A New Reality

I came into this program with virtually no expectations whatsoever. I had no idea what would be in store for me, how I would react to it, or what I would get out of the experience. However, one thing that I did not expect to happen was to love the experience as much as I did. The way of life, the language, culture, food, and many experiences that we were exposed to are things that I will never forget.

It’s weird to think that only 4 days after returning, I went to work at Santa Clara’s Office of Undergraduate Admission where I was talking to new, prospective students and families about my experiences. Having an 8 hour work day with a half an hour lunch, commuting from my home to work, seeing old friends and going to our usual hang out spots — it all feels a little off. I guess some of the biggest differences that I immediately noticed was the pace at which we go at here in the United States. I guess I’ve never really noticed but our days go by incredibly fast. Everything seems to have an allotted amount of time that needs to fall into and everything needs to be crammed into a very short amount of time. That’s something I miss from Bolivia. Having the chance to just sit and read a book sometimes. Being back at home, I have found that it has been really easy for me to get back into a very lazy routine. I wake up, go to work, go to the gym, go home, eat, see friends/watch TV, and that’s pretty much my day. Boring right? I guess what I miss is the excitement and the idea that everything in Bolivia was a new experience. I miss the idea of the unknown.
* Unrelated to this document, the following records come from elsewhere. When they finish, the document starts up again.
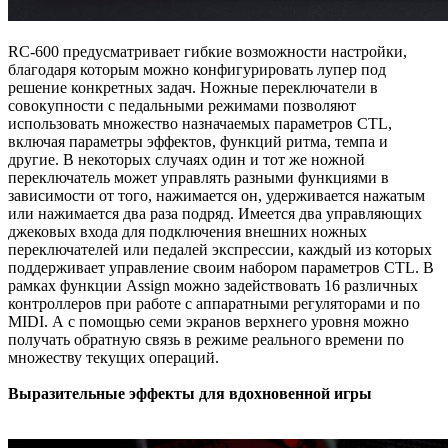
RC-600 предусматривает гибкие возможности настройки,
благодаря которым можно конфигурировать лупер под
решение конкретных задач. Ножные переключатели в
совокупности с педальными режимами позволяют
использовать множество назначаемых параметров CTL,
включая параметры эффектов, функций ритма, темпа и
другие. В некоторых случаях один и тот же ножной
переключатель может управлять разными функциями в
зависимости от того, нажимается он, удерживается нажатым
или нажимается два раза подряд. Имеется два управляющих
джековых входа для подключения внешних ножных
переключателей или педалей экспрессии, каждый из которых
поддерживает управление своим набором параметров CTL. В
рамках функции Assign можно задействовать 16 различных
контроллеров при работе с аппаратными регуляторами и по
MIDI. А с помощью семи экранов верхнего уровня можно
получать обратную связь в режиме реального времени по
множеству текущих операций.
Выразительные эффекты для вдохновенной игры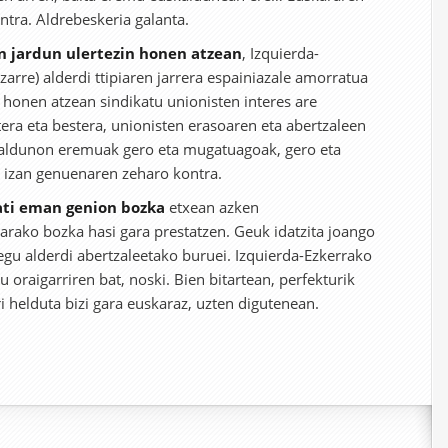
ntra. Aldrebeskeria galanta.
 jardun ulertezin honen atzean
, Izquierda-
arre) alderdi ttipiaren jarrera espainiazale amorratua
 honen atzean sindikatu unionisten interes are
era eta bestera, unionisten erasoaren eta abertzaleen
kaldunon eremuak gero eta mugatuagoak, gero eta
e izan genuenaren zeharo kontra.
bati eman genion bozka
etxean azken
rako bozka hasi gara prestatzen. Geuk idatzita joango
iegu alderdi abertzaleetako buruei. Izquierda-Ezkerrako
u oraigarriren bat, noski. Bien bitartean, perfekturik
i helduta bizi gara euskaraz, uzten digutenean.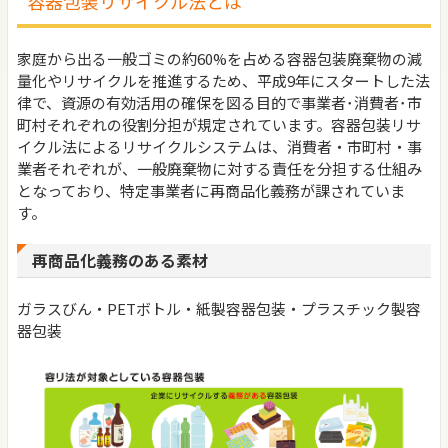
容器包装リサイクル法とは
家庭から出る一般ゴミの約60%を占める容器包装廃棄物の減
量化やリサイクルを推進するため、平成9年にスタートした法
律で、資源の有効活用の確保を図る目的で事業者･消費者･市
町村それぞれの役割分担が規定されています。容器包装リサ
イクル法によるリサイクルシステムは、消費者・市町村・事
業者それぞれが、一般廃棄物に対する責任を分担する仕組み
となっており、特定事業者に再商品化義務が課されていま
す。
再商品化義務のある素材
ガラスびん・PETボトル・紙製容器包装・プラスチック製容
器包装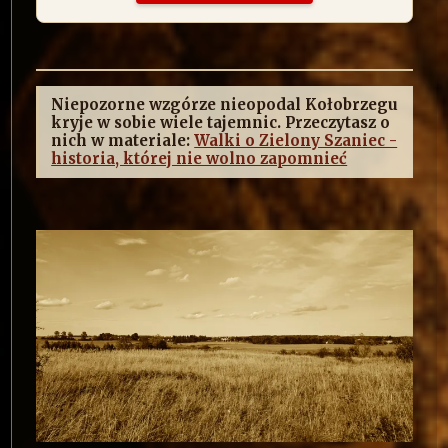
Niepozorne wzgórze nieopodal Kołobrzegu
kryje w sobie wiele tajemnic. Przeczytasz o
nich w materiale:
Walki o Zielony Szaniec -
historia, której nie wolno zapomnieć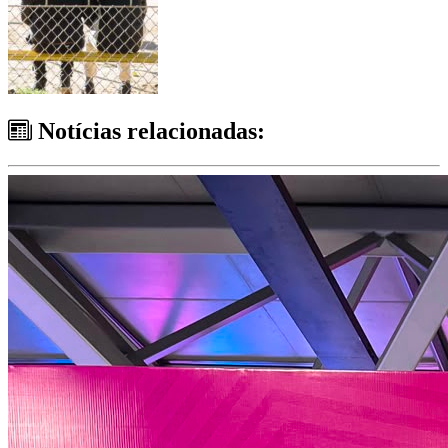
Notícias relacionadas: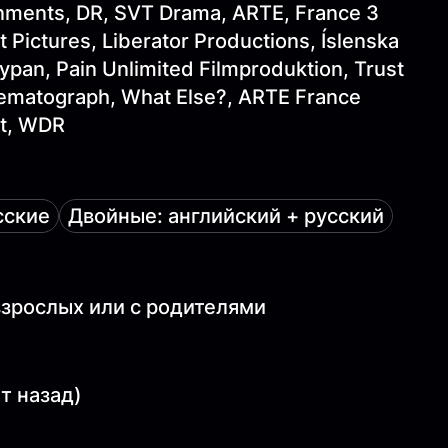
inments, DR, SVT Drama, ARTE, France 3
 Pictures, Liberator Productions, Íslenska
an, Pain Unlimited Filmproduktion, Trust
nematograph, What Else?, ARTE France
st, WDR
сские
Двойные: английский + русский
 взрослых или с родителями
ет назад)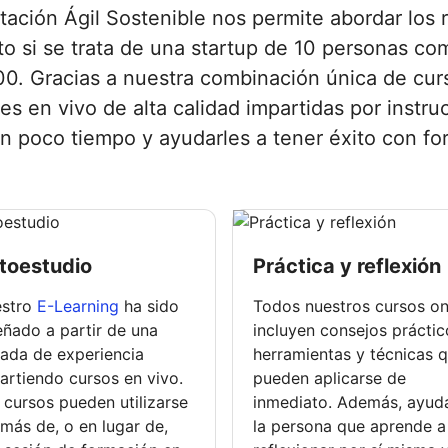
itación Ágil Sostenible nos permite abordar los r
nto si se trata de una startup de 10 personas c
00. Gracias a nuestra combinación única de cur
es en vivo de alta calidad impartidas por inst
n poco tiempo y ayudarles a tener éxito con for
toestudio
Práctica y reflexión
stro
E-Learning
ha sido
Todos nuestros cursos on
eñado a partir de una
incluyen consejos práctic
ada de experiencia
herramientas y técnicas 
artiendo cursos en vivo.
pueden aplicarse de
 cursos pueden utilizarse
inmediato. Además, ayud
más de, o en lugar de,
la persona que aprende a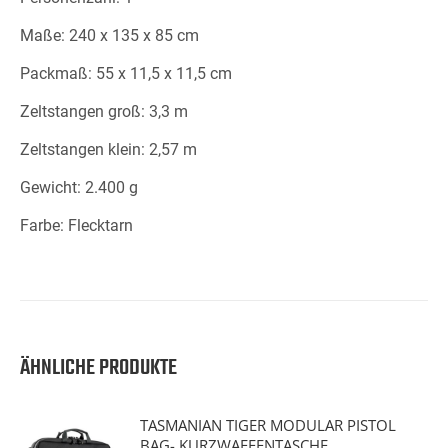
Maße: 240 x 135 x 85 cm
Packmaß: 55 x 11,5 x 11,5 cm
Zeltstangen groß: 3,3 m
Zeltstangen klein: 2,57 m
Gewicht: 2.400 g
Farbe: Flecktarn
ÄHNLICHE PRODUKTE
TASMANIAN TIGER MODULAR PISTOL
BAG- KURZWAFFENTASCHE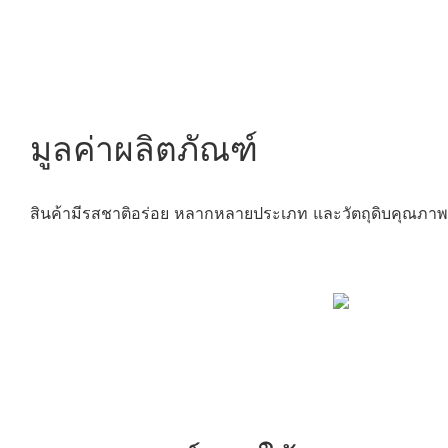
มูลค่าผลิตภัณฑ์
สินค้ามีรสชาติอร่อย หลากหลายประเภท และวัตถุดิบคุณภาพ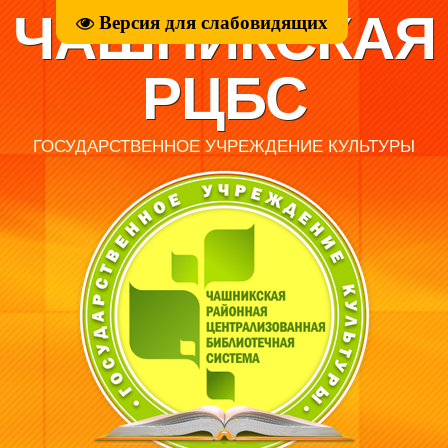
ЧАШНИКСКАЯ
Версия для слабовидящих
РЦБС
ГОСУДАРСТВЕННОЕ УЧРЕЖДЕНИЕ КУЛЬТУРЫ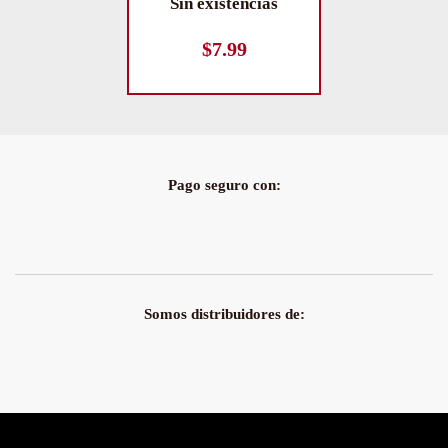
Sin existencias
$
7.99
Pago seguro con:
Somos distribuidores de: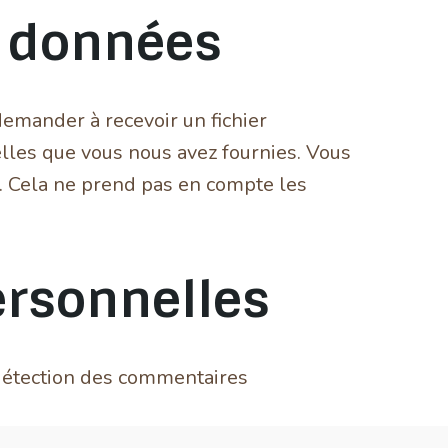
s données
demander à recevoir un fichier
lles que vous nous avez fournies. Vous
 Cela ne prend pas en compte les
ersonnelles
 détection des commentaires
Reflecting on my time there, I think the biggest thing that I learned about myself is how ignorant I am. I know so little about other places outside of the United States, and honestly, it’s kind of depressing. Imagine if I had never had this experience and gone through life only staying within the US. Think of all the different people and ideas that my mind would have been closed off to. This is what scares me the most. I have this idea that I want to innovate and create medical technology that is available to populations across the globe, but looking back to my idea of other places in the world before I actually left the US, my conception of other countries was a complete fallacy. Unfortunately, I have to admit that I felt that the US was the greatest place in the world. Now, I can admit that I don’t know. I’ve never been to Europe, Asia, Africa, etc., so I can’t really say anything besides I don’t know. This has really been one of the biggest eye openers. I don’t know. I don’t know what people struggle with in different countries, I don’t know how some governments work in certain places, I don’t know the complete history of somewhere else, etc. I just don’t know. So I guess my biggest take away is that I have a lot to learn, and I that I want to learn. I want to see what the rest of the world has to offer.

So what are my next steps? I go to school, to class, to work — but I will do so with a new mindset. There is so much I need to learn, and so many people who can teach me. As cheesy as this sounds, the world is my oyster. So the only thing left to say is: Thank you. Thank you to this program for giving an opportunity that few get to experience, thank you to those in Bolivia who showed me the error in my perspective, and thank you to those who I was able to share my experiences with who made this one of the greatest events of my life. It has been life changing.